6. Pasal 13, yang hanya terdapat penambahan kata-kata pada ayat (1), yaitu
sebagaimana dimaksud dalam Pasal 12 ayat (1)
7. Pasal 16, yang terdapat perubahan pada ayat (2), sehingga ketentuannya
menjadi:
Penawaran pembelian oleh BI, LPS dan/ atau Peserta Lelang dalam Lelang SUN
Tambahan sebagaimana dimaksud pada ayat (1), masing-masing disampaikan
paling tinggi sebesar Penawaran Pembelian Non Kompetitif dalam Lelang SUN
pada masing-masing seri SUN yang ditawarkan.

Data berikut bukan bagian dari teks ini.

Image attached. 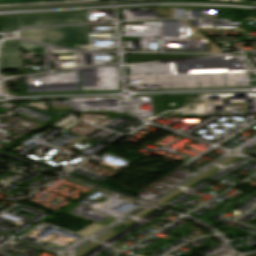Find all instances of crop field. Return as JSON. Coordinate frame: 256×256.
Masks as SVG:
<instances>
[{
    "label": "crop field",
    "mask_w": 256,
    "mask_h": 256,
    "mask_svg": "<svg viewBox=\"0 0 256 256\" xmlns=\"http://www.w3.org/2000/svg\"><path fill=\"white\" fill-rule=\"evenodd\" d=\"M155 116L166 111L164 96H152Z\"/></svg>",
    "instance_id": "f4fd0767"
},
{
    "label": "crop field",
    "mask_w": 256,
    "mask_h": 256,
    "mask_svg": "<svg viewBox=\"0 0 256 256\" xmlns=\"http://www.w3.org/2000/svg\"><path fill=\"white\" fill-rule=\"evenodd\" d=\"M20 41L17 43H9L4 46V61L2 62V70L20 69Z\"/></svg>",
    "instance_id": "34b2d1b8"
},
{
    "label": "crop field",
    "mask_w": 256,
    "mask_h": 256,
    "mask_svg": "<svg viewBox=\"0 0 256 256\" xmlns=\"http://www.w3.org/2000/svg\"><path fill=\"white\" fill-rule=\"evenodd\" d=\"M89 33L87 25L36 28L21 32V38L42 43L41 34Z\"/></svg>",
    "instance_id": "ac0d7876"
},
{
    "label": "crop field",
    "mask_w": 256,
    "mask_h": 256,
    "mask_svg": "<svg viewBox=\"0 0 256 256\" xmlns=\"http://www.w3.org/2000/svg\"><path fill=\"white\" fill-rule=\"evenodd\" d=\"M21 46L25 48V50H31V49H39L43 48L42 46L26 43L21 41Z\"/></svg>",
    "instance_id": "d8731c3e"
},
{
    "label": "crop field",
    "mask_w": 256,
    "mask_h": 256,
    "mask_svg": "<svg viewBox=\"0 0 256 256\" xmlns=\"http://www.w3.org/2000/svg\"><path fill=\"white\" fill-rule=\"evenodd\" d=\"M101 228H103V227L91 223L90 225H88L87 227L79 230L76 233H79V234L85 235V236H89V235L93 234L94 232L98 231Z\"/></svg>",
    "instance_id": "e52e79f7"
},
{
    "label": "crop field",
    "mask_w": 256,
    "mask_h": 256,
    "mask_svg": "<svg viewBox=\"0 0 256 256\" xmlns=\"http://www.w3.org/2000/svg\"><path fill=\"white\" fill-rule=\"evenodd\" d=\"M17 2H21V0H5V4L17 3Z\"/></svg>",
    "instance_id": "3316defc"
},
{
    "label": "crop field",
    "mask_w": 256,
    "mask_h": 256,
    "mask_svg": "<svg viewBox=\"0 0 256 256\" xmlns=\"http://www.w3.org/2000/svg\"><path fill=\"white\" fill-rule=\"evenodd\" d=\"M0 4H4V0H0Z\"/></svg>",
    "instance_id": "28ad6ade"
},
{
    "label": "crop field",
    "mask_w": 256,
    "mask_h": 256,
    "mask_svg": "<svg viewBox=\"0 0 256 256\" xmlns=\"http://www.w3.org/2000/svg\"><path fill=\"white\" fill-rule=\"evenodd\" d=\"M13 26H19V15L4 17L3 30L11 29Z\"/></svg>",
    "instance_id": "dd49c442"
},
{
    "label": "crop field",
    "mask_w": 256,
    "mask_h": 256,
    "mask_svg": "<svg viewBox=\"0 0 256 256\" xmlns=\"http://www.w3.org/2000/svg\"><path fill=\"white\" fill-rule=\"evenodd\" d=\"M35 1H58V0H22V2H35Z\"/></svg>",
    "instance_id": "5a996713"
},
{
    "label": "crop field",
    "mask_w": 256,
    "mask_h": 256,
    "mask_svg": "<svg viewBox=\"0 0 256 256\" xmlns=\"http://www.w3.org/2000/svg\"><path fill=\"white\" fill-rule=\"evenodd\" d=\"M43 43L67 48V41H90L89 34L42 35Z\"/></svg>",
    "instance_id": "412701ff"
},
{
    "label": "crop field",
    "mask_w": 256,
    "mask_h": 256,
    "mask_svg": "<svg viewBox=\"0 0 256 256\" xmlns=\"http://www.w3.org/2000/svg\"><path fill=\"white\" fill-rule=\"evenodd\" d=\"M81 22H88L87 11L20 15V28Z\"/></svg>",
    "instance_id": "8a807250"
}]
</instances>
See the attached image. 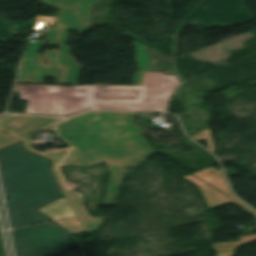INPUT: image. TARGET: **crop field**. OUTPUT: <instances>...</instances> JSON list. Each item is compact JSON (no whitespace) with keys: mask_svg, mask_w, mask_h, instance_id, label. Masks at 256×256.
Wrapping results in <instances>:
<instances>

8. Pasal 23 yang isi Pasalnya berubah menjadi:


1) Dalam hal Peserta Lelang yang memenangkan Lelang SUN dan/ atau Lelang
SUN Tambahan:
a. tidak melunasi sebagian atau seluruh kewajibannya sampai dengan batas
akhir tanggal Setelmen; atau
b. saldo giro rupiah bank yang ditunjuk sebagai bank pembayar oleh Peserta
Lelang di BI tidak mencukupi untuk Setelmen, maka sebagian atau seluruh
hasil Lelang SUN dan/atau Lelang SUN Tambahan yang setelmennya
dilakukan melalui bank dimaksud, dinyatakan batal.
2) Pembatalan transaksi Lelang SUN dan/ atau Lelang SUN Tambahan yang
dilakukan oleh Peserta Lelang sebagaimana dimaksud pada ayat (1) , Peserta
Lelang dikenakan sanksi:
a. tidak diperkenankan mengikuti Lelang SUN di Pasar Perdana Domestik
sebanyak 3 (tiga) kali berturut-turut; dan
b. dilaporkan kepada otoritas terkait.
3) Pembatalan transaksi Lelang SUN dan/ a tau. Lelang SUN Tambahan
sebagaimana dimaksud pada ayat (2), diumumkan kepada publik yang paling
kurang memuat:
a. seri; dan
b. perubahan nominal SUN.
9. Diantara Pasal 24 dan Pasal 25, disisipkan 3 ayat, yaitu:

Pasal 24A
1) Dalam hal terjadi Keadaan Tidak Normal pada tahapan pelaksanaan Lelang SUN
atau Lelang SUN Tambahan, Direktur Jenderal untuk dan atas nama Menteri
Keuangan dapat:
a. memperpanjang waktu pelaksanaan Lelang SUN atau Lelang SUN Tambahan
sebelum batas waktu penutupan Lelang SUN; dan/ atau
b. membatalkan pelaksanaan Lelang SUN atau Lelang SUN Tambahan setelah
penutupan lelang.
2) Pembatalan Lelang SUN Tambahan sebagaimana dimaksud pada ayat (1) huruf b
tidak mengubah hasil Lelang SUN sebagaimana dimaksud dalam Pasal 12 ayat (1) .

Pasal 24B
Dalam hal terjadi Keadaan Tidak Normal yang menyebabkan proses Setelmen tidak dapat
dilakukan pada tanggal Setelmen sebagaimana dimaksud dalam Pasal 21, Direktur
Jenderal untuk dan atas nama Menteri Keuangan menyatakan Lelang SUN dan/ atau
Lelang SUN Tambahan gagal.

Pasal 24C
Lelang SUN dan/ atau Lelang SUN Tambahan yang dinyatakan gagal sebagaimana
dimaksud dalam Pasal 24B diumumkan kepada publik.